Les géants américains de l’alimentation sont depuis des années en retard sur le marché et peuvent faire une croix sur les rendements stables du ‘passé’. Les ‘foodtechs’ sont les gagnants de demain, mais ne jouent pas un rôle défensif dans les portefeuilles d’investissement.
Tel est ce que déclare Jack Neele de Robeco lors d’un entretien avec Fondsnieuws. Il gère le fonds Robeco Global Consumer Trends Equities, qui investit pour environ 25 % dans des entreprises de bien de consommation défensives. Le fonds est sorti des géants américains de l’alimentation pour investir chez des producteurs d’ingrédients non synthétiques.
Selon Neele, l’industrie alimentaire vit actuellement la plus grande bataille de son histoire en matière d’innovation. Les acteurs traditionnels sont dépassés par les foodtechs, des entreprises qui innovent dans le domaine de l’alimentation. Selon Neele, elles finiront par devenir des sociétés à moyenne capitalisation ayant un profil de risque plus élevé.
La cause de l’évolution en cours au sein du secteur est le changement du consommateur, qui est désormais davantage orienté produit que marque. Les jeunes générations, surtout, n’achètent plus automatiquement des produits de marques qu’elles connaissent. Au lieu de cela, elles scannent les étiquettes des produits proposés en ligne ou hors ligne afin de contrôler les numéros E, la teneur en sucre et en sel, et choisissent les articles qui correspondent le mieux à leurs objectifs. En plus des critères de faible teneur en sucre et en sel, qui constituaient déjà des priorités, elles mangent désormais davantage bio, végétarien, vegan ou flexitarien.
Les grandes entreprises alimentaires se sont quelque peu laissées surprendre, constate Neele. Ou elles ont inconsciemment supposé que les consommateurs continueraient toujours à manger de la viande, ou que leurs propres variations sur des produits existants seraient suffisamment innovantes. « Elles ont négligé de vraiment innover », affirme le gestionnaire de portefeuille.
Et cela commence à peser sur les cours des acteurs traditionnels, surtout américains. Les géants de l’alimentation qui, grâce à une croissance de 3 à 4 % de leur chiffre d’affaires combinée à une marge saine, réalisaient auparavant un bénéfice stable de 8 à 10 % par an, enregistrent une évolution négative depuis 2017.
Rachat d’actions
Le manque à gagner en termes de rendement est d’autant plus grand que ces grandes entreprises alimentaires ont dépensé l’argent qu’elles auraient pu consacrer à l’innovation en rachetant leurs propres actions. Neele : « Leur stabilité était élevée, ce qui fait qu’elles ont ajouté davantage de risque à la structure financière. Dans le même temps, elles ont appliqué des mesures de réduction des coûts et dépensé moins en marketing, car leur marque était ‘finalement déjà connue’. »
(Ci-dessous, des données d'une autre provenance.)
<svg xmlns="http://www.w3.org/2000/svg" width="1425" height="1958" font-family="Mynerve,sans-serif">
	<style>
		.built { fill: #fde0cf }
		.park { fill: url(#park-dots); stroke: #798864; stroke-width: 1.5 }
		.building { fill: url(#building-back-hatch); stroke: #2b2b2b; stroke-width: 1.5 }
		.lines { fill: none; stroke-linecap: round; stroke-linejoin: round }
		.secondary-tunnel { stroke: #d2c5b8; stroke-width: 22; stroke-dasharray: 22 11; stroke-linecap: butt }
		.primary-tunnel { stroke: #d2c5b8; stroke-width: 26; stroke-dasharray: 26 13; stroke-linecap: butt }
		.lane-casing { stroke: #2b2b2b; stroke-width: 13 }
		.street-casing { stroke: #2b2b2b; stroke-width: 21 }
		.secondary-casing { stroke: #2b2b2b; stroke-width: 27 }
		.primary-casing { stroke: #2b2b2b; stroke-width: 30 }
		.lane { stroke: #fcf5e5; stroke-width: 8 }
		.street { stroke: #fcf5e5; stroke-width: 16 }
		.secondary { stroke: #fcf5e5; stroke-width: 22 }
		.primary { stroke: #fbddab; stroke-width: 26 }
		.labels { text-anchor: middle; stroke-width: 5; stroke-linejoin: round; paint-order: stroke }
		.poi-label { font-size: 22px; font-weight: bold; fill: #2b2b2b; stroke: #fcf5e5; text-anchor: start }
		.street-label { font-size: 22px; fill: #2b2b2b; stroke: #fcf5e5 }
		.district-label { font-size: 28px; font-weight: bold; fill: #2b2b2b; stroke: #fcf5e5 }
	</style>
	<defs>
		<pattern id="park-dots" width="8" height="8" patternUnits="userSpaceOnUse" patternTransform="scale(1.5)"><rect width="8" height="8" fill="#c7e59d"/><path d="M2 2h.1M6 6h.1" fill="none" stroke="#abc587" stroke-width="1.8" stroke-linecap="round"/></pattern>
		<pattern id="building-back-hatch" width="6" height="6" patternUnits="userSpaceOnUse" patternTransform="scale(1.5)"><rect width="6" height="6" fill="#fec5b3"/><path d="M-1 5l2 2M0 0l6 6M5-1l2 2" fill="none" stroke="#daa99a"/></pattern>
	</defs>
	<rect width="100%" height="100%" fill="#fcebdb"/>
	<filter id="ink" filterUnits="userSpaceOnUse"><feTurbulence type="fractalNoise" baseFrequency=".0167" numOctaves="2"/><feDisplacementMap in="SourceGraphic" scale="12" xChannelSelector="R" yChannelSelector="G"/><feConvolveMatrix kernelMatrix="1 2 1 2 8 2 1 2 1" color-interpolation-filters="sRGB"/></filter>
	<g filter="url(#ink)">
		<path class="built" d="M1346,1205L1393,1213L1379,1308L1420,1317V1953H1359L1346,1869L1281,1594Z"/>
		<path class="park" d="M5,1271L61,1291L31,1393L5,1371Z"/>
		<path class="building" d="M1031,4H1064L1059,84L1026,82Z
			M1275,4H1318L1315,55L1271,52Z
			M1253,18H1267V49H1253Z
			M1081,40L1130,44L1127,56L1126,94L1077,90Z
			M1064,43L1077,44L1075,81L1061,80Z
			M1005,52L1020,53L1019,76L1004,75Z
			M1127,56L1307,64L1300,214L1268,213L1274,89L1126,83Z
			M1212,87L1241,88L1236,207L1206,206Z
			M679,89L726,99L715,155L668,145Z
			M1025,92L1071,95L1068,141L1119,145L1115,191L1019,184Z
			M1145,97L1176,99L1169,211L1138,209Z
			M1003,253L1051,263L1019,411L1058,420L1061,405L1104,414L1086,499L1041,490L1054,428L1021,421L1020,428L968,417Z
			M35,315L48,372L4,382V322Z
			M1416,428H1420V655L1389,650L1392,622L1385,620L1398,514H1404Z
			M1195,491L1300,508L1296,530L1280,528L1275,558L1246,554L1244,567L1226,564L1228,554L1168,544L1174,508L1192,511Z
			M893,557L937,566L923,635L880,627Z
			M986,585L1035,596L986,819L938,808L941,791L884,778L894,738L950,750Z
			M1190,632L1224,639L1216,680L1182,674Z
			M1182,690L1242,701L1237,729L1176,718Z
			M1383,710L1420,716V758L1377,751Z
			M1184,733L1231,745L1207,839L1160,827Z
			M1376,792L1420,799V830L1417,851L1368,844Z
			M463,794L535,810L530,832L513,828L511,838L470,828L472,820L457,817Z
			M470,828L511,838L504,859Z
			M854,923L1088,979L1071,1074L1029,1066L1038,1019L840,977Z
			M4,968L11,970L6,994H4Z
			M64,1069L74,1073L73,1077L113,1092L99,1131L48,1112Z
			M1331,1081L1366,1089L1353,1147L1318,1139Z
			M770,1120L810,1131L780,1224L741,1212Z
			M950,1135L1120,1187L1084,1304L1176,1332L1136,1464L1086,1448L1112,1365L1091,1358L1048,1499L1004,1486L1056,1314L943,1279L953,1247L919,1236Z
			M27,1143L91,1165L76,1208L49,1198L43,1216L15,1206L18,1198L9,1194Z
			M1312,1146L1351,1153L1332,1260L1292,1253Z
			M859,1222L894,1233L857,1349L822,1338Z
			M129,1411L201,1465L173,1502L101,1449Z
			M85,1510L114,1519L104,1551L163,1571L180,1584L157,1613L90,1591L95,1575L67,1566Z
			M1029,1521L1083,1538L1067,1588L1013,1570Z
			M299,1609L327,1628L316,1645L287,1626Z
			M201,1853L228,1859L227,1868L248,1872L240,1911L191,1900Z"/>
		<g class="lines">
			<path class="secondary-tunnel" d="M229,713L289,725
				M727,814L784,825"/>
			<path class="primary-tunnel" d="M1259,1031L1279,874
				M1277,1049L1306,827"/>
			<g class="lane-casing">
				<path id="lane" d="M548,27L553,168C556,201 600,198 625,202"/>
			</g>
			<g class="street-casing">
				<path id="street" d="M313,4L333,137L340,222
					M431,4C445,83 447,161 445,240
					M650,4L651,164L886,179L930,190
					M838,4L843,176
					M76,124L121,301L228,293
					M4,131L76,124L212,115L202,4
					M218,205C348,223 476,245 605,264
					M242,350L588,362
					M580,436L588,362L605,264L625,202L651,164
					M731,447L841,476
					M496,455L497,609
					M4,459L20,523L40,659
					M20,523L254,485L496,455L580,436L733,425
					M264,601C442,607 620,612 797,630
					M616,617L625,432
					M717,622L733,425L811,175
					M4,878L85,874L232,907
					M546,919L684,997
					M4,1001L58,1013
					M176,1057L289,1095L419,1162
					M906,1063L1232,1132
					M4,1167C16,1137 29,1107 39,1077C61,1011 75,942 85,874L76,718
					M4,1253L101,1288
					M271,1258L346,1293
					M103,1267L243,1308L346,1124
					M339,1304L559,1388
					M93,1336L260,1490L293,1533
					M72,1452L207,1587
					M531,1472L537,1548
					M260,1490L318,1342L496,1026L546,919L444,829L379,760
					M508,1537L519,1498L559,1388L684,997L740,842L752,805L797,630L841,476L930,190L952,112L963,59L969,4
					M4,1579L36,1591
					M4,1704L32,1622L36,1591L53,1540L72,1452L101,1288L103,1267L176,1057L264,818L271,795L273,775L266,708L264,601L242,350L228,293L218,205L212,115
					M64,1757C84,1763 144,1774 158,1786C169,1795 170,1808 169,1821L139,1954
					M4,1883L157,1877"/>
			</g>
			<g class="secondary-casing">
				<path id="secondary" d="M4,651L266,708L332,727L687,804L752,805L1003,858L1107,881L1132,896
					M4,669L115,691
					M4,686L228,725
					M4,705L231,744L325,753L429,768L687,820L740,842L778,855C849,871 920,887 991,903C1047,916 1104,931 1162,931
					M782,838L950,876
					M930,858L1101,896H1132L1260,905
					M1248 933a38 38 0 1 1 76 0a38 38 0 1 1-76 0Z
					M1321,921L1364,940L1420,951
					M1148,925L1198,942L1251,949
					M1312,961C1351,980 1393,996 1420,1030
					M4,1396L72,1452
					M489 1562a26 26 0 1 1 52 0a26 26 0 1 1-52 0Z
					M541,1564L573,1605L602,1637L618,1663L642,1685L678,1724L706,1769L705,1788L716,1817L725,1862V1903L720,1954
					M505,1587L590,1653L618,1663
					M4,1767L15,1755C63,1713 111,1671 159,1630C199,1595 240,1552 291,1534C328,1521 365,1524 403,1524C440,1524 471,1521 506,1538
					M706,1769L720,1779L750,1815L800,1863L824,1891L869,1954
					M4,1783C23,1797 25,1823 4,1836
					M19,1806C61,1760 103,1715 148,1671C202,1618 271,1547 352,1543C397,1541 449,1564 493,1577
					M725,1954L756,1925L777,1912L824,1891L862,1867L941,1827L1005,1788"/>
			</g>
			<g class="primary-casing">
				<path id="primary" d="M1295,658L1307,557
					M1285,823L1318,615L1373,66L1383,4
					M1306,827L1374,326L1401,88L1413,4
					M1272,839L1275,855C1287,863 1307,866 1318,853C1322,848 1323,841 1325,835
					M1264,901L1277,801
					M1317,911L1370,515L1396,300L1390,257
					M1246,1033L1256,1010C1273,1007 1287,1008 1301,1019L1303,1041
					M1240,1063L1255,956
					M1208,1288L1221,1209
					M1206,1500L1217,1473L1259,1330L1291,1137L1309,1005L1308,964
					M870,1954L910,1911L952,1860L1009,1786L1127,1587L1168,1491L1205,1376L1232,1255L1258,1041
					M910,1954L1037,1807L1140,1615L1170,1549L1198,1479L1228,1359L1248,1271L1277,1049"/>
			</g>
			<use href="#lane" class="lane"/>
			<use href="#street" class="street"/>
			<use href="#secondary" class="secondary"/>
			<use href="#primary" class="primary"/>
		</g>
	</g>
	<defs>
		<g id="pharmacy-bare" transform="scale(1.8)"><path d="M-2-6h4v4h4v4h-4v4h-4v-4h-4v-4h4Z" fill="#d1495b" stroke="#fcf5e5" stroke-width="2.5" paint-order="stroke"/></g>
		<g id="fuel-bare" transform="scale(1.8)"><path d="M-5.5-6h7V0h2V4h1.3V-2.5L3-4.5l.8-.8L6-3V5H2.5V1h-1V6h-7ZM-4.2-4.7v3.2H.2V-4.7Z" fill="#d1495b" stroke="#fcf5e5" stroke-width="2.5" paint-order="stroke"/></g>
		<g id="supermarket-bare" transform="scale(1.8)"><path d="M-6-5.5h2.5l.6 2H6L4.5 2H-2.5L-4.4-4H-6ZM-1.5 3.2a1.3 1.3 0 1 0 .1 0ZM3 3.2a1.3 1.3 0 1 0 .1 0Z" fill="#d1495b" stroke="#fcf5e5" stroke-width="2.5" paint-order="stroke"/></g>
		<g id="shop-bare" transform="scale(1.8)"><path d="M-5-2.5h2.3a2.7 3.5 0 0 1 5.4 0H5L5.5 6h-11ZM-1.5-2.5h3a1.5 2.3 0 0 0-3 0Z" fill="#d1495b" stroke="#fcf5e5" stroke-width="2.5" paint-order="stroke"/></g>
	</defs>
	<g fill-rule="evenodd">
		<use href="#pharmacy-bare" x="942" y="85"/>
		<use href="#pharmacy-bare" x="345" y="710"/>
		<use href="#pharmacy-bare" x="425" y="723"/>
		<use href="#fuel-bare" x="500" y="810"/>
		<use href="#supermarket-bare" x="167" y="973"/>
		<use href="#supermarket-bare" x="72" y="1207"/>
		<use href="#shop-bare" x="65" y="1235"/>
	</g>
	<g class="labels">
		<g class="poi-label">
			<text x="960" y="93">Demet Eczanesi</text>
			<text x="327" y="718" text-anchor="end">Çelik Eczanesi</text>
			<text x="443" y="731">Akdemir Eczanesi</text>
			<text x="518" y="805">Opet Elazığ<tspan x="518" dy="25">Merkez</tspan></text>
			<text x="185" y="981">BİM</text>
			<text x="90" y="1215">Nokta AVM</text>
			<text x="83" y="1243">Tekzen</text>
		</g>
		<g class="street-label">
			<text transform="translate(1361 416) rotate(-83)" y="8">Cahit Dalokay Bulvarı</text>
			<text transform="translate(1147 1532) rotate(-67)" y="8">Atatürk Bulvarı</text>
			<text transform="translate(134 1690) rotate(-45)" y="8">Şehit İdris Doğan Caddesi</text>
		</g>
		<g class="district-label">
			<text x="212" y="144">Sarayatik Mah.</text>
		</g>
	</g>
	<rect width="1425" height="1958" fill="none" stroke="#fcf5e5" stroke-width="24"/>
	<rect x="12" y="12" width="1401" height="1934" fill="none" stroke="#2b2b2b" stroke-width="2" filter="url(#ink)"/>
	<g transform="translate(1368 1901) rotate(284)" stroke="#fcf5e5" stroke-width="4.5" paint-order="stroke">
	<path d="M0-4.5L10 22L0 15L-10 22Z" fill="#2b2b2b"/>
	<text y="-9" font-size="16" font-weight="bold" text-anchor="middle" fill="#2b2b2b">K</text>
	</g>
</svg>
Au début, c’était bon pour la rentabilité, car les habitudes de consommation sont effectivement restées stables et les dépenses ont diminué. Neele : « Mais en réalité, elles ont fait ce choix précisément au mauvais moment. C’est précisément à ce moment-là que toutes sortes de nouvelles petites entreprises proposant des produits bio, vegan et sans allergènes ont commencé à répondre aux attentes des consommateurs et, ce faisant, ont fortement ciblé leur publicité via des réseaux sociaux tels qu’Instagram et Snapchat. »
Entreprises d’ingrédients
C’est pour cette raison que Robeco est passé dès l’année dernière des géants américains de l’alimentation aux producteurs d’ingrédients naturels. Selon le raisonnement de Robeco, ce type de fabricants bénéficie de l’évolution des préférences des consommateurs, qui privilégient désormais les ingrédients organiques aux synthétiques.
Alors pourquoi ne pas investir directement dans les nouveaux venus novateurs ? Neele les trouve intéressants, mais a le problème de luxe que le fonds de Robeco, qui pèse 2,5 milliards d’euros, est en fait trop important pour s’impliquer dans ces petites entreprises récemment cotées en bourse. « Mais nous les tenons à l’œil, et je pense qu’elles vont encore beaucoup se développer. De plus, il ne s’agit que de la première vague de nouvelles entreprises alimentaires. »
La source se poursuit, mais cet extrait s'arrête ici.